Kaplan and colleagues eventually named the condition POH. Although medical science finally had a term for this “new” condition, patients still had to find Kaplan – a connection that often came only serendipitously.
Christine Fennell’s daughter was diagnosed with the disease at age 8, and is now a teenager. New Jersey-based Fennell is president of the Progressive Osseous Heteroplasia Association, and her husband Brian is a board member. “When she was a toddler, she had some bumps on her ankle and a large nodule on the outside of her right foot. These two signs caught my attention, but it took four more years to find out that she had POH,” Fennell recounts. “We had gone down several different paths with different doctors, but finally we saw a young resident who had recently sat in on a seminar given by Dr. Kaplan. It was our saving grace.”
Meanwhile, Back in the Lab…
Shore and colleagues investigate the genetic causes of POH and FOP and the cellular cues that cause normal and misplaced bone formation. “Our ultimate goal is to be able to develop treatments for these and other bone disorders,” said Shore, a professor of Orthopaedic Molecular Medicine.

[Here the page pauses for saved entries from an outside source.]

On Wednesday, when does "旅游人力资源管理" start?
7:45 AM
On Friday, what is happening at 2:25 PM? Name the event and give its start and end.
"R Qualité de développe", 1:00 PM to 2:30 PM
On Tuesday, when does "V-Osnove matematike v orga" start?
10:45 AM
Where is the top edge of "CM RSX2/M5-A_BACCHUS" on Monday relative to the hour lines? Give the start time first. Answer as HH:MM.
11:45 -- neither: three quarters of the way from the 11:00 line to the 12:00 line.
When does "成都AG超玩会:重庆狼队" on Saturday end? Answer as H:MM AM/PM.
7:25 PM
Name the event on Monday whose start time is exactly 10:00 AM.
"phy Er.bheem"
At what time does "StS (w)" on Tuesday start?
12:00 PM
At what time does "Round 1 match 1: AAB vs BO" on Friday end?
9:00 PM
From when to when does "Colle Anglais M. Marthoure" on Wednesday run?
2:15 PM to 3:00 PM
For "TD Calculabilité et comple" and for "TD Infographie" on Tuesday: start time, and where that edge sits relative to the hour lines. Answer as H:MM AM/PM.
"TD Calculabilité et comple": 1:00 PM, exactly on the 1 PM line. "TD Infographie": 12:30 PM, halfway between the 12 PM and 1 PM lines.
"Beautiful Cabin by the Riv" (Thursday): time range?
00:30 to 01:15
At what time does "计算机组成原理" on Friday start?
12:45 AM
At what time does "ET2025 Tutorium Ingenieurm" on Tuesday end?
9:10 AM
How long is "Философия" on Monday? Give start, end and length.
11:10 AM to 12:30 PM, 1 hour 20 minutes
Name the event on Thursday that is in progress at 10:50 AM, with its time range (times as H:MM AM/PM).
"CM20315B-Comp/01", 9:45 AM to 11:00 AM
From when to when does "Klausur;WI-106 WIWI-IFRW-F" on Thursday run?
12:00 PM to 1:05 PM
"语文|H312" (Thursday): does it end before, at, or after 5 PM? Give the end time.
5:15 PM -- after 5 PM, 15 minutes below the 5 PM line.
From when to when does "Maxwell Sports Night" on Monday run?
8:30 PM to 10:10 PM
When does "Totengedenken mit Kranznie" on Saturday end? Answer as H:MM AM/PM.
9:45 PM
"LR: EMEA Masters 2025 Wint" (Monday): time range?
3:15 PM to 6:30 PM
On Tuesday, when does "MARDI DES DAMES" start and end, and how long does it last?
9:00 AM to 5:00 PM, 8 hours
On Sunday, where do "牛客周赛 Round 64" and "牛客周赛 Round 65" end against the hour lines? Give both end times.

“With the identification of the mutated genes in POH and FOP in the last several years, we have been able to pinpoint the functions of these genes and what happens when they are mutated,” she said. These basic studies are part of an overall translational strategy to develop drugs for POH.
In 2000, the Penn team discovered that POH is caused by a mutation that inactivates a gene for a key player in a molecular pathway that passes on chemical signals. When the gene’s protein is produced at its normal level, fat stem cells in the skin eventually become mature fat cells. But, when the gene is mutated, smaller amounts of the protein are produced, which in turn cause the stem cells in the skin to receive the wrong signal and become bone cells. Shore investigates the source and identity of the cells that mistakenly turn into bone to identify the exact moment and cause in the stem cells’ wrong-way development.
“POH research can also teach us about more common cases of out-of-place bone growth,” Shore said. “Many of these cases are like FOP, with bone formation starting as cartilage cells, but many patients – such as those who’ve experienced trauma and burn injuries – can have bone that forms in the skin. We think this is because mistakes in common pathways that influence extra bone growth are similar in POH and other disorders.”
For example, Shore says a protein called “hedgehog” is active in many of these pathways, and inhibitors of hedgehog activity are used to tamp down rampant cell replication in cancer. POH researchers are now collaborating with biotech firms to design clinical trials to test use of these hedgehog inhibiters to stop POH-related bone growth.
In the midst of the incremental steps of preclinical research towards a treatment for POH, I am reminded there are families behind all of the pathways and stem cells. Fennell says her daughter has been “pretty lucky” considering she is not unduly limited by the condition, but POH has affected her ability to play certain sports. However, there are many other children who have worse symptoms, with some needing a wheelchair in time.
“Finding a cure for POH is very important to my whole family,” Fennell said. “My daughter has a 50 percent chance of passing on POH to her children. We’re all working in our own individual ways to push research forward for every POH patient.”